What limits this company?
The 20V MAX voltage spec is what makes all the tools compatible with each other, but it also puts a ceiling on raw power. Competing platforms run at 40V and 60V, which means they can drive heavier tools harder. At the high-performance end of the professional market — large circular saws, heavy angle grinders — DeWalt cannot match those platforms without breaking the shared-battery architecture that creates its lock-in.
What does this company depend on?
Samsung SDI and other lithium-ion cell suppliers provide the battery cells the entire cordless platform runs on. Steel alloy suppliers feed hand tool manufacturing. Home Depot and Lowe's control the retail shelf space where most consumer purchases happen. UL certification is required before any power tool can be sold legally for electrical safety compliance. Injection molding tooling suppliers produce the plastic housings used across tool families.

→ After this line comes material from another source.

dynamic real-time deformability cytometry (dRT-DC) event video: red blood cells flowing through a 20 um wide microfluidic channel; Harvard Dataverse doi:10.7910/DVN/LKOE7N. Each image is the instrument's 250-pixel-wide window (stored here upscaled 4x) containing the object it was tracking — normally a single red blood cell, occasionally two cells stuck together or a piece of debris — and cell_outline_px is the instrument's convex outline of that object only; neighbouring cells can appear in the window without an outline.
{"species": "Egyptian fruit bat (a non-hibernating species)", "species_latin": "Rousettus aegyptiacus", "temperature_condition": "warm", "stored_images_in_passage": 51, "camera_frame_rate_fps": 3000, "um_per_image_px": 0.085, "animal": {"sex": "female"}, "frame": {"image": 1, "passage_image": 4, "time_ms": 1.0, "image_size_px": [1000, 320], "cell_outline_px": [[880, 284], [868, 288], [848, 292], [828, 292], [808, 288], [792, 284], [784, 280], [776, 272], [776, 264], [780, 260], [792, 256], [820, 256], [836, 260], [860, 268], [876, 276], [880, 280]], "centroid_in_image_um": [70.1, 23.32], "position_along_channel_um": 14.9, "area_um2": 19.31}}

Who depends on this company?
Professional contractors running DeWalt cordless fleets would face job site downtime during battery replacement cycles if 20V MAX production stopped. Home Depot's power tool department would take a significant revenue hit because DeWalt is an anchor brand in those sections. Automotive repair shops that rely on Stanley hand tools would have to replace entire tool sets, since the measurement standards built into those tools are not interchangeable with other brands.
How does this company scale?
When DeWalt adds a new tool model, it can slot straight into the existing 20V MAX architecture and charging system — the R&D cost of the platform is already paid for and spreads across every new product added. What does not get easier as the company grows is manufacturing: precision injection molding and motor assembly automation require specialized tooling that takes time and expertise to set up, and those steps cannot simply be handed off to outside factories without risking quality.

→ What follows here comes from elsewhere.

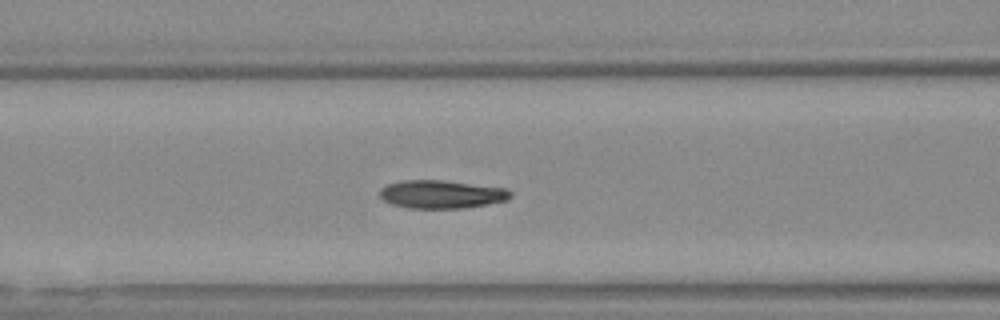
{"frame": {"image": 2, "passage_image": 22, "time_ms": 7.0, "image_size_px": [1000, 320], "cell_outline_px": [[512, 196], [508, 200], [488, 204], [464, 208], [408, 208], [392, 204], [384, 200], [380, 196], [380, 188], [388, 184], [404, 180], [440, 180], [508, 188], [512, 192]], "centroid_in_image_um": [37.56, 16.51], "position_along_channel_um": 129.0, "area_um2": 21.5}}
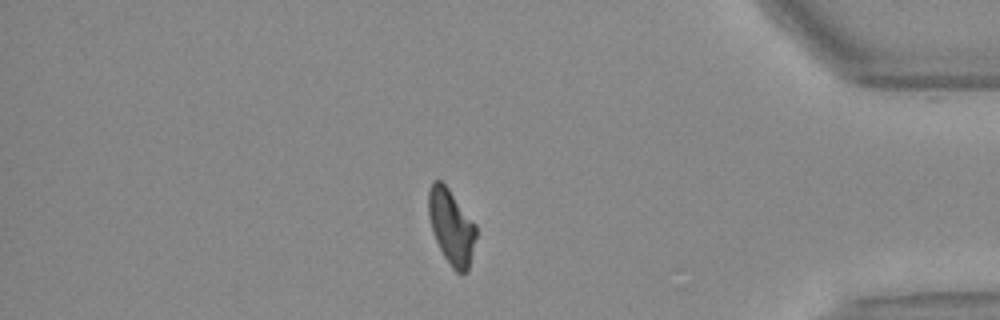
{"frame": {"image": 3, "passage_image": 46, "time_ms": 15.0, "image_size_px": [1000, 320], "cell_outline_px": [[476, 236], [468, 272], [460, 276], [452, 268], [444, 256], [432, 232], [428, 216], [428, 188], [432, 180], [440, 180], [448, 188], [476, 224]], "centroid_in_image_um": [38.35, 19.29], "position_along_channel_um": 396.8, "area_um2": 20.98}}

What external forces can significantly affect this company?
Steel tariffs on Chinese imports raise the cost of making hand tools, and it is not always possible to pass those costs to retailers quickly. Lithium prices swing unpredictably because electric vehicle makers are competing for the same battery cell supply chains that DeWalt depends on. CPSC safety regulations can require design changes that make existing manufacturing tooling obsolete, forcing new capital investment before a product can remain on the market.
Where is this company structurally vulnerable?
If Samsung SDI or the other battery cell suppliers stopped making cells in the specific chemistry and form factor the 20V MAX platform requires, every tool in the ecosystem would lose interoperability. The shared-battery advantage would disappear, and contractors would be left with a collection of tools and batteries that no longer work as a system — forcing them to replace equipment regardless of brand loyalty.